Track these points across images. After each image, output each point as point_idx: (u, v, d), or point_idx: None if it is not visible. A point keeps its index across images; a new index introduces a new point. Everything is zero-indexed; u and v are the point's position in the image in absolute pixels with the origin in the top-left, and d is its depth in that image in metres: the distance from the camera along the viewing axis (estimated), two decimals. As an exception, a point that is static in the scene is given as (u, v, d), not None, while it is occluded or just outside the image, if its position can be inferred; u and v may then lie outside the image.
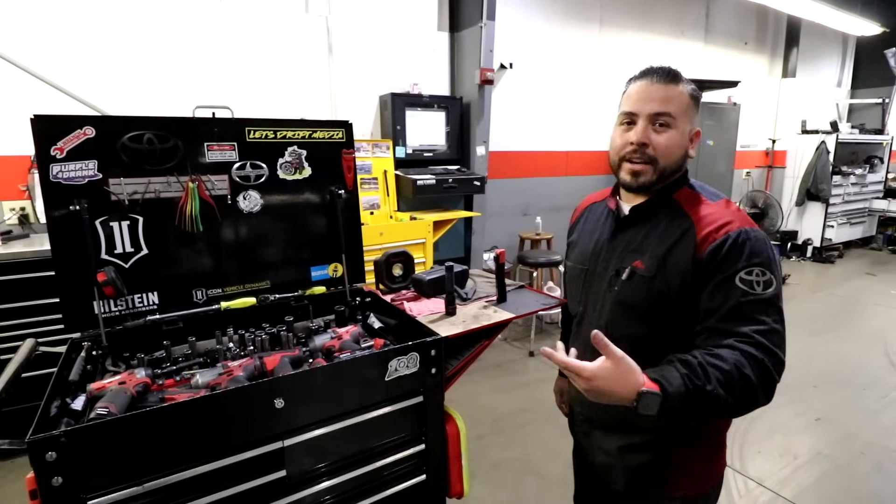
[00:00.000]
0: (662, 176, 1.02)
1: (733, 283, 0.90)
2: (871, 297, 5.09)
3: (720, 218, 0.96)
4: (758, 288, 0.90)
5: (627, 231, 1.09)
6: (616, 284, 1.05)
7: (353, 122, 1.74)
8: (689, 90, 1.02)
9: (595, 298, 1.12)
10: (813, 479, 2.36)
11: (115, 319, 1.40)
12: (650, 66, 1.04)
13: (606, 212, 1.18)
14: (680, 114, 0.99)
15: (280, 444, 1.12)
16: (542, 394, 3.12)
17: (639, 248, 1.04)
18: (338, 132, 1.69)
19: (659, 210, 1.05)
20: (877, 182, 7.16)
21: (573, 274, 1.22)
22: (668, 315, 0.99)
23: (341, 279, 1.71)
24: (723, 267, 0.92)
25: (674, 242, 0.98)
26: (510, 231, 4.47)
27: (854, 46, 7.85)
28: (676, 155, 1.01)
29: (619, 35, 5.02)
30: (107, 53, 2.78)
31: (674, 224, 1.00)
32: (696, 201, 1.02)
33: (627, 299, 1.03)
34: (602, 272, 1.11)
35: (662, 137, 0.99)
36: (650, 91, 1.00)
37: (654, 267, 0.99)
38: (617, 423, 1.13)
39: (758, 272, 0.90)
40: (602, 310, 1.09)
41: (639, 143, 1.00)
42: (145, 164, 1.40)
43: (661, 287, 0.98)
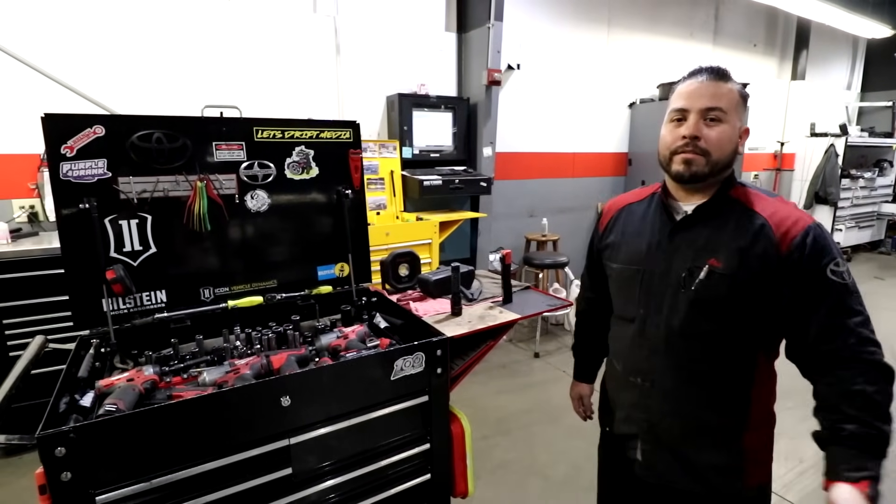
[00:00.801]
0: (714, 169, 1.03)
1: (826, 276, 0.95)
2: (880, 302, 5.03)
3: (790, 214, 1.00)
4: (846, 278, 0.96)
5: (689, 230, 1.07)
6: (692, 284, 1.04)
7: (361, 122, 1.75)
8: (738, 88, 1.04)
9: (659, 300, 1.09)
10: (818, 484, 2.33)
11: (123, 317, 1.41)
12: (699, 65, 1.07)
13: (655, 211, 1.15)
14: (731, 109, 1.01)
15: (286, 442, 1.12)
16: (547, 395, 3.11)
17: (709, 247, 1.03)
18: (345, 132, 1.69)
19: (723, 208, 1.05)
20: (886, 185, 7.09)
21: (625, 276, 1.17)
22: (744, 311, 1.02)
23: (347, 279, 1.72)
24: (812, 262, 0.96)
25: (752, 239, 0.99)
26: (516, 232, 4.46)
27: (864, 49, 7.77)
28: (728, 149, 1.02)
29: (628, 36, 4.99)
30: (116, 53, 2.81)
31: (743, 221, 1.02)
32: (756, 198, 1.04)
33: (707, 298, 1.03)
34: (664, 273, 1.09)
35: (714, 131, 1.01)
36: (701, 88, 1.02)
37: (735, 264, 1.00)
38: (690, 429, 1.10)
39: (839, 262, 0.96)
40: (673, 310, 1.07)
41: (691, 137, 1.01)
42: (154, 163, 1.41)
43: (743, 283, 0.99)
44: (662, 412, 1.12)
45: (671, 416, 1.11)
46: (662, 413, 1.12)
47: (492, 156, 3.94)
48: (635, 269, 1.14)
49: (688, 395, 1.08)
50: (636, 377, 1.15)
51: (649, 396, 1.12)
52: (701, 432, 1.09)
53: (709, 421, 1.07)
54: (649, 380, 1.12)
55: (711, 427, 1.08)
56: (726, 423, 1.07)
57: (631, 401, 1.17)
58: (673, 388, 1.09)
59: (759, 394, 1.07)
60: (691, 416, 1.08)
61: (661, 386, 1.10)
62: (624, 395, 1.20)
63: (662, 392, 1.10)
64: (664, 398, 1.11)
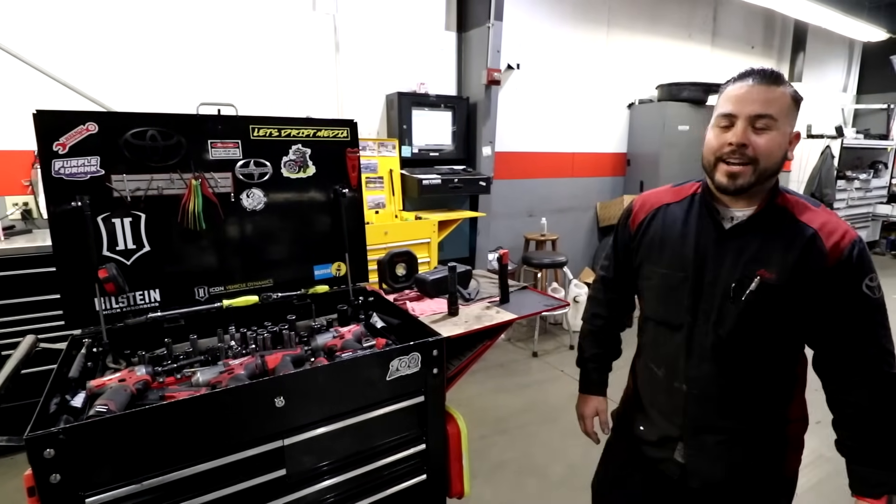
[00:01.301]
0: (761, 178, 0.99)
1: (861, 290, 0.97)
2: (876, 303, 5.06)
3: (838, 225, 0.99)
4: (877, 293, 0.99)
5: (737, 239, 1.04)
6: (742, 295, 1.02)
7: (360, 120, 1.73)
8: (791, 92, 0.99)
9: (707, 308, 1.07)
10: (814, 482, 2.34)
11: (116, 316, 1.39)
12: (751, 67, 1.02)
13: (698, 215, 1.11)
14: (781, 116, 0.97)
15: (280, 443, 1.11)
16: (545, 394, 3.11)
17: (759, 258, 1.01)
18: (342, 131, 1.68)
19: (772, 218, 1.03)
20: (881, 187, 7.11)
21: (671, 282, 1.13)
22: (794, 321, 1.02)
23: (344, 278, 1.71)
24: (854, 274, 0.97)
25: (803, 251, 0.98)
26: (515, 232, 4.45)
27: (860, 52, 7.79)
28: (777, 157, 0.99)
29: (627, 37, 4.99)
30: (111, 48, 2.78)
31: (794, 232, 1.00)
32: (803, 208, 1.02)
33: (758, 309, 1.01)
34: (712, 281, 1.06)
35: (763, 139, 0.97)
36: (751, 93, 0.97)
37: (787, 276, 0.98)
38: (738, 431, 1.10)
39: (873, 277, 0.98)
40: (721, 319, 1.05)
41: (738, 144, 0.97)
42: (148, 160, 1.40)
43: (794, 295, 0.99)
44: (708, 415, 1.11)
45: (718, 419, 1.10)
46: (708, 416, 1.11)
47: (491, 155, 3.93)
48: (683, 275, 1.10)
49: (736, 398, 1.08)
50: (682, 384, 1.12)
51: (696, 402, 1.11)
52: (748, 432, 1.10)
53: (755, 421, 1.09)
54: (697, 387, 1.10)
55: (757, 427, 1.10)
56: (771, 421, 1.09)
57: (675, 405, 1.15)
58: (720, 394, 1.09)
59: (800, 389, 1.10)
60: (740, 417, 1.09)
61: (709, 392, 1.09)
62: (665, 400, 1.18)
63: (709, 397, 1.10)
64: (712, 403, 1.10)
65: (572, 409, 1.42)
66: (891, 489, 0.93)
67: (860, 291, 0.97)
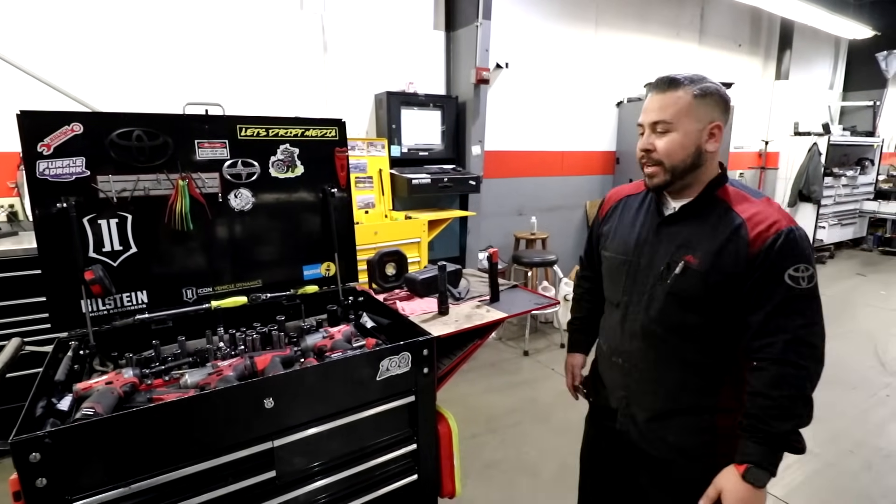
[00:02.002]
0: (675, 175, 1.09)
1: (783, 279, 1.00)
2: (862, 298, 5.13)
3: (769, 216, 1.04)
4: (803, 283, 1.00)
5: (673, 226, 1.14)
6: (668, 278, 1.11)
7: (348, 120, 1.73)
8: (693, 91, 1.06)
9: (641, 290, 1.17)
10: (803, 478, 2.37)
11: (103, 318, 1.38)
12: (656, 78, 1.12)
13: (648, 205, 1.21)
14: (679, 117, 1.06)
15: (270, 445, 1.11)
16: (536, 393, 3.12)
17: (688, 244, 1.09)
18: (331, 130, 1.68)
19: (706, 208, 1.10)
20: (868, 184, 7.22)
21: (614, 264, 1.25)
22: (718, 306, 1.07)
23: (334, 278, 1.71)
24: (774, 263, 1.00)
25: (726, 239, 1.04)
26: (506, 231, 4.47)
27: (846, 49, 7.90)
28: (680, 155, 1.08)
29: (615, 35, 5.02)
30: (96, 48, 2.75)
31: (723, 221, 1.07)
32: (741, 199, 1.09)
33: (680, 292, 1.09)
34: (648, 265, 1.16)
35: (662, 142, 1.08)
36: (650, 102, 1.10)
37: (708, 262, 1.05)
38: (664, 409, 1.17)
39: (803, 268, 1.00)
40: (651, 301, 1.15)
41: (643, 150, 1.11)
42: (134, 161, 1.39)
43: (714, 281, 1.05)
44: (639, 391, 1.21)
45: (646, 396, 1.20)
46: (639, 392, 1.21)
47: (481, 154, 3.94)
48: (623, 258, 1.22)
49: (662, 377, 1.16)
50: (618, 358, 1.25)
51: (628, 376, 1.22)
52: (674, 412, 1.16)
53: (681, 402, 1.15)
54: (629, 362, 1.21)
55: (683, 408, 1.15)
56: (698, 405, 1.14)
57: (613, 379, 1.28)
58: (648, 371, 1.18)
59: (733, 379, 1.11)
60: (665, 396, 1.17)
61: (638, 368, 1.20)
62: (608, 374, 1.31)
63: (639, 373, 1.20)
64: (641, 379, 1.20)
65: (564, 407, 1.47)
66: (752, 461, 0.98)
67: (782, 280, 0.99)
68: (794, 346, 0.99)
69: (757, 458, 0.99)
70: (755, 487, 0.98)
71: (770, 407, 0.99)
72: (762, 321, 1.01)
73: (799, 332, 0.99)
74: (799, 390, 0.99)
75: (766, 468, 0.98)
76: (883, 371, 3.49)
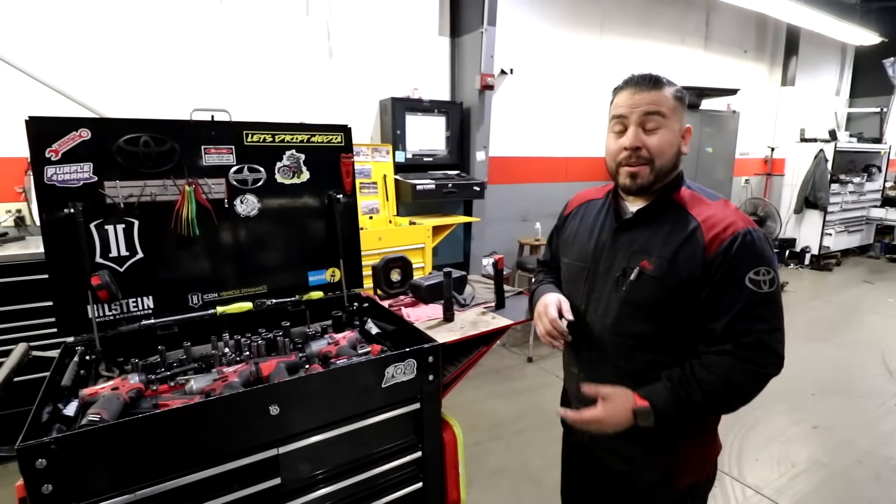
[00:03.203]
0: (659, 175, 1.05)
1: (743, 283, 0.96)
2: (869, 306, 5.08)
3: (725, 218, 1.00)
4: (764, 287, 0.96)
5: (630, 231, 1.10)
6: (623, 284, 1.06)
7: (353, 126, 1.74)
8: (673, 92, 1.05)
9: (598, 297, 1.12)
10: (810, 488, 2.34)
11: (109, 324, 1.38)
12: (633, 74, 1.08)
13: (606, 211, 1.17)
14: (669, 114, 1.03)
15: (275, 452, 1.10)
16: (540, 399, 3.10)
17: (644, 249, 1.05)
18: (336, 136, 1.68)
19: (662, 211, 1.07)
20: (875, 190, 7.16)
21: (573, 271, 1.21)
22: (675, 313, 1.02)
23: (339, 284, 1.70)
24: (732, 267, 0.96)
25: (681, 243, 1.01)
26: (509, 237, 4.46)
27: (853, 56, 7.88)
28: (670, 153, 1.04)
29: (620, 41, 5.03)
30: (105, 54, 2.78)
31: (679, 225, 1.03)
32: (697, 202, 1.05)
33: (636, 299, 1.05)
34: (605, 271, 1.12)
35: (654, 138, 1.03)
36: (637, 97, 1.04)
37: (663, 267, 1.01)
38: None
39: (763, 271, 0.96)
40: (608, 308, 1.10)
41: (632, 147, 1.03)
42: (141, 166, 1.39)
43: (670, 286, 1.01)
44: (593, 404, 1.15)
45: None
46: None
47: (485, 160, 3.94)
48: (581, 265, 1.17)
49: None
50: (575, 368, 1.21)
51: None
52: (635, 426, 1.09)
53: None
54: (585, 372, 1.17)
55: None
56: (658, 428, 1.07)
57: (573, 392, 1.24)
58: (604, 382, 1.10)
59: None
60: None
61: (597, 379, 1.12)
62: (570, 383, 1.27)
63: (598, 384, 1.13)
64: None
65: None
66: (655, 406, 0.98)
67: (743, 285, 0.95)
68: (756, 349, 0.95)
69: (660, 407, 0.98)
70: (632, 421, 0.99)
71: (710, 384, 0.96)
72: (723, 328, 0.97)
73: (762, 337, 0.95)
74: (746, 390, 0.97)
75: (658, 418, 0.98)
76: (891, 379, 3.44)
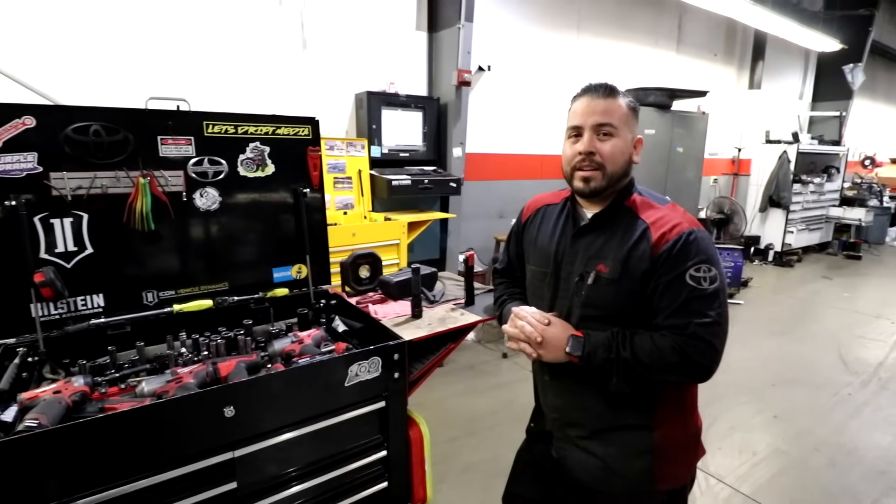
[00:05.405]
0: (611, 181, 1.09)
1: (684, 280, 1.00)
2: (827, 300, 5.30)
3: (671, 219, 1.05)
4: (704, 283, 1.00)
5: (587, 236, 1.13)
6: (583, 289, 1.09)
7: (328, 119, 1.70)
8: (627, 102, 1.09)
9: (563, 302, 1.14)
10: (770, 475, 2.43)
11: (54, 323, 1.31)
12: (590, 83, 1.11)
13: (565, 217, 1.19)
14: (620, 124, 1.07)
15: (230, 455, 1.06)
16: (514, 394, 3.12)
17: (601, 253, 1.09)
18: (304, 129, 1.63)
19: (615, 216, 1.11)
20: (834, 190, 7.49)
21: (537, 278, 1.22)
22: (635, 313, 1.06)
23: (305, 281, 1.66)
24: (675, 263, 1.01)
25: (633, 245, 1.05)
26: (486, 233, 4.46)
27: (815, 61, 8.19)
28: (621, 161, 1.08)
29: (596, 41, 5.08)
30: (63, 37, 2.62)
31: (631, 228, 1.07)
32: (647, 206, 1.10)
33: (594, 302, 1.08)
34: (567, 276, 1.14)
35: (607, 145, 1.07)
36: (592, 105, 1.08)
37: (619, 270, 1.05)
38: (597, 427, 1.13)
39: (704, 269, 1.00)
40: (570, 312, 1.12)
41: (586, 153, 1.07)
42: (91, 157, 1.32)
43: (626, 288, 1.05)
44: (570, 410, 1.18)
45: (580, 414, 1.16)
46: (572, 411, 1.17)
47: (462, 156, 3.92)
48: (544, 271, 1.20)
49: (591, 393, 1.11)
50: (545, 376, 1.22)
51: (558, 395, 1.19)
52: (608, 429, 1.12)
53: (613, 419, 1.11)
54: (556, 379, 1.18)
55: (616, 425, 1.11)
56: (631, 422, 1.10)
57: (546, 400, 1.25)
58: (576, 387, 1.14)
59: (667, 394, 1.09)
60: (598, 415, 1.12)
61: (567, 385, 1.16)
62: (542, 393, 1.27)
63: (568, 392, 1.16)
64: (571, 397, 1.16)
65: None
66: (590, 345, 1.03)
67: (684, 280, 0.99)
68: (690, 339, 0.98)
69: (591, 341, 1.03)
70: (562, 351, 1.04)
71: (641, 349, 0.99)
72: (665, 322, 1.01)
73: (697, 330, 0.98)
74: (671, 368, 0.99)
75: (584, 355, 1.02)
76: (845, 370, 3.61)
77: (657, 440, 1.09)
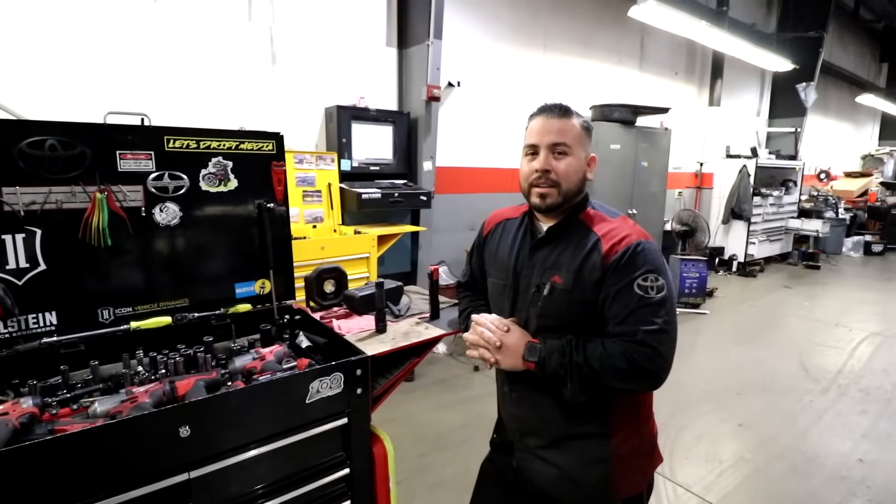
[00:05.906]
0: (566, 197, 1.14)
1: (632, 288, 1.04)
2: (788, 309, 5.54)
3: (621, 231, 1.10)
4: (651, 292, 1.04)
5: (543, 249, 1.17)
6: (539, 299, 1.13)
7: (298, 133, 1.71)
8: (581, 122, 1.14)
9: (521, 313, 1.19)
10: (736, 483, 2.49)
11: (4, 342, 1.26)
12: (545, 103, 1.16)
13: (524, 230, 1.24)
14: (574, 143, 1.12)
15: (185, 476, 1.04)
16: (486, 407, 3.12)
17: (555, 265, 1.13)
18: (268, 144, 1.64)
19: (569, 229, 1.15)
20: (792, 203, 7.87)
21: (497, 289, 1.27)
22: (588, 322, 1.10)
23: (269, 296, 1.65)
24: (624, 273, 1.05)
25: (585, 256, 1.10)
26: (458, 246, 4.50)
27: (771, 80, 8.65)
28: (575, 179, 1.13)
29: (562, 59, 5.25)
30: (17, 49, 2.57)
31: (583, 241, 1.12)
32: (599, 219, 1.15)
33: (551, 312, 1.12)
34: (525, 287, 1.18)
35: (562, 164, 1.12)
36: (547, 125, 1.12)
37: (572, 280, 1.10)
38: (555, 436, 1.17)
39: (652, 278, 1.04)
40: (528, 323, 1.16)
41: (542, 170, 1.12)
42: (46, 172, 1.29)
43: (579, 298, 1.09)
44: (529, 420, 1.21)
45: (539, 424, 1.19)
46: (531, 421, 1.20)
47: (432, 170, 3.97)
48: (504, 283, 1.24)
49: (548, 402, 1.14)
50: (505, 386, 1.25)
51: (517, 405, 1.23)
52: (565, 438, 1.15)
53: (570, 428, 1.15)
54: (515, 389, 1.22)
55: (573, 434, 1.14)
56: (587, 430, 1.14)
57: (506, 410, 1.29)
58: (534, 397, 1.17)
59: (622, 402, 1.13)
60: (556, 424, 1.16)
61: (525, 394, 1.19)
62: (503, 404, 1.31)
63: (527, 401, 1.19)
64: (529, 407, 1.20)
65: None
66: (544, 352, 1.07)
67: (632, 289, 1.04)
68: (638, 346, 1.01)
69: (547, 347, 1.07)
70: (519, 358, 1.09)
71: (592, 355, 1.03)
72: (614, 330, 1.04)
73: (645, 337, 1.01)
74: (620, 374, 1.02)
75: (540, 360, 1.06)
76: (807, 378, 3.75)
77: (613, 448, 1.12)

━━━━━━━━━━

### [Work to be completed]
Would you print, exactly as written, every line above from the one holding "56: (726, 423, 1.07)" through the one holding "64: (664, 398, 1.11)", with both included and no other lines?

### [Answer to this problem]
56: (726, 423, 1.07)
57: (631, 401, 1.17)
58: (673, 388, 1.09)
59: (759, 394, 1.07)
60: (691, 416, 1.08)
61: (661, 386, 1.10)
62: (624, 395, 1.20)
63: (662, 392, 1.10)
64: (664, 398, 1.11)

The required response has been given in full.